Maven build information

Gierlappen also supports collecting build information from Maven for Java. It requires a local Maven installation as Maven is used to build an effective POM which includes all modules and parent POMs from Maven Central. The POM extraction allows fetching custom rules for PMD that are configured and enables the calculation of warning density for only the rules that are enabled via the build configuration, instead of all rules available today in the supported PMD. However, if older commits are mined there may need to be some manual intervention because of missing dependencies.

Installation

After cloning the repository, create a virtualenv environment and install the requirements.

python -m venv .
source bin/activate
pip install -r requirements.txt

Install PMD

If PMD is needed, it needs to be extracted into the checks/pmd/ folder of Gierlappen.

wget https://github.com/pmd/pmd/releases/download/pmd_releases%2F6.31.0/pmd-bin-6.31.0.zip
unzip pmd-bin-6.31.0.zip -d ./checks/
mv checks/pmd-bin-6.31.0/* ./checks/pmd/

Install Pylint

For Pylint it is sufficient if Pylint is installed inside the virtualenv of Gierlappen. It is already included in the requirements.txt.

Run tests

source bin/activate
python -m unittest

Usage without SmartSHARK

Although Gierlappen was designed to work with SmartSHARK it can be used without it. It then just does not have static source code metrics provided by SmartSHARK plugins. There is also no way to include bug-reports other than the built-in keyword approach. This limits the resolution of bug-fixing file changes to bug-inducing file changes as there is no issue creation date to provide a date boundary for the blame.
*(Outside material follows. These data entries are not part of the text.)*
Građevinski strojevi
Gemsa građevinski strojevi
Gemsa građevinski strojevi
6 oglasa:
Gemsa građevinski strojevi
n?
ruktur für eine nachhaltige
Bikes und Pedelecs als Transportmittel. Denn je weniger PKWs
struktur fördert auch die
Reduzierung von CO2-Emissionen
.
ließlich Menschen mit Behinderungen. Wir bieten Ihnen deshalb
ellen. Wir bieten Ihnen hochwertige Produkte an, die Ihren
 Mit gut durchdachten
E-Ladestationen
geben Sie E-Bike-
Only collect just-in-time and fine-grained just-in-time features:

source bin/activate
python jit_mining.py --project PROJECT_NAME --path PATH_TO_REPOSITORY --language java

Additionally collect PMD static analysis warnings:

source bin/activate
python jit_mining.py --project PROJECT_NAME --path PATH_TO_REPOSITORY --language java --use-linter

Same for Python with Pylint:

source bin/activate
python jit_mining.py --project PROJECT_NAME --path PATH_TO_REPOSITORY --language python --use-linter

Usage with SmartSHARK

To use Gierlappen with SmartSHARK it requires an accessible MongoDB containing the SmartSHARK database. This can be the current 2.0 dump as that contains the static source code metrics and PMD warnings already. As it uses Pydriller to traverse the Git commit graph it also requires a local clone of the repository. To support this smartshark_dump_repository.py can extract the stored clone from the SmartSHARK Database.
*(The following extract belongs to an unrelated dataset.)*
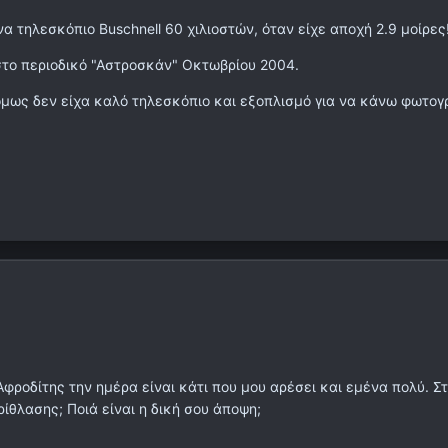
να τηλεσκόπιο Buschnell 60 χιλιοστών, όταν είχε αποχή 2.9 μοίρε
στο περιοδικό "Αστροσκάν" Οκτωβρίου 2004.
όμως δεν είχα καλό τηλεσκόπιο και εξοπλισμό για να κάνω φωτογ
φροδίτης την ημέρα είναι κάτι που μου αρέσει και εμένα πολύ. Σ
ίθλασης; Ποιά είναι η δική σου άποψη;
Exctract clone from SmartSHARK:

source bin/activate
python smartshark_dump_repository --project PROJECT_NAME --path LOCAL_PATH --db-host SMARTSHARK_MONGODB_HOST --db-port SMARTSHARK_MONGODB_PORT --db-name SMARTSHARK_MONGODB_DATABASE --db-user SMARTSHARK_MONGODB_USER --db-pw SMARTSHARK_MONGODB_PASSWORD --db-auth SMARTSHARK_MONGODB_AUTHENTICATION_SOURCE

# example
# python smartshark_dump_repository.py --project ant-ivy --path /srv/repos/ --db-host 127.0.0.1 --db-port 27017 --db-name smartshark --db-user USER --db-pw PW --db-auth smartshark

If the repository is not existing locally it has to be extracted from the SmartSHARK database. Note that LOCAL_PATH is the base path for the extraction, e.g., /srv/repos/ it does not contain the project name. A directory with the project name will be created in the directory containing the snapshot of the repository at the time of data collection.
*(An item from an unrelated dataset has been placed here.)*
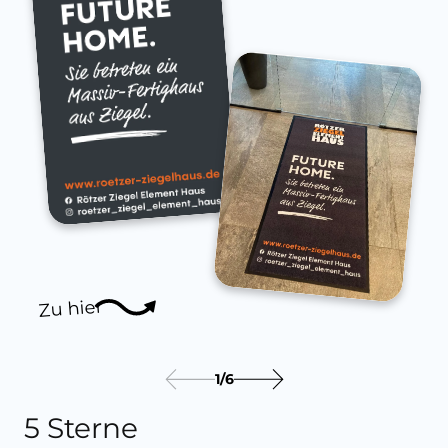
Zu hier
1
/
6
5 Sterne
Execute Gierlappen for SmartSHARK projects:

source bin/activate
python smartshark_mining.py --project PROJECT_NAME --path PATH_TO_REPOSITORY --label-name SMARTSHARK_BUG_LABEL --db-host SMARTSHARK_MONGODB_HOST --db-port SMARTSHARK_MONGODB_PORT --db-name SMARTSHARK_MONGODB_DATABASE --db-user SMARTSHARK_MONGODB_USER --db-pw SMARTSHARK_MONGODB_PASSWORD --db-auth SMARTSHARK_MONGODB_AUTHENTICATION_SOURCE

# example
# python smartshark_mining.py --project ant-ivy --path /srv/repos/ant-ivy/ --label-name JLMIV+R --db-host 127.0.0.1 --db-port 27017 --db-name smartshark --db-user USER --db-pw PW --db-auth smartshark

Results

Gierlappen creates CSV files which contain the commit, file, date of commit as well as all enabled features. In addition the results contain a bug-matrix which can be used for time-sensitive evaluation of predictive models created with the data.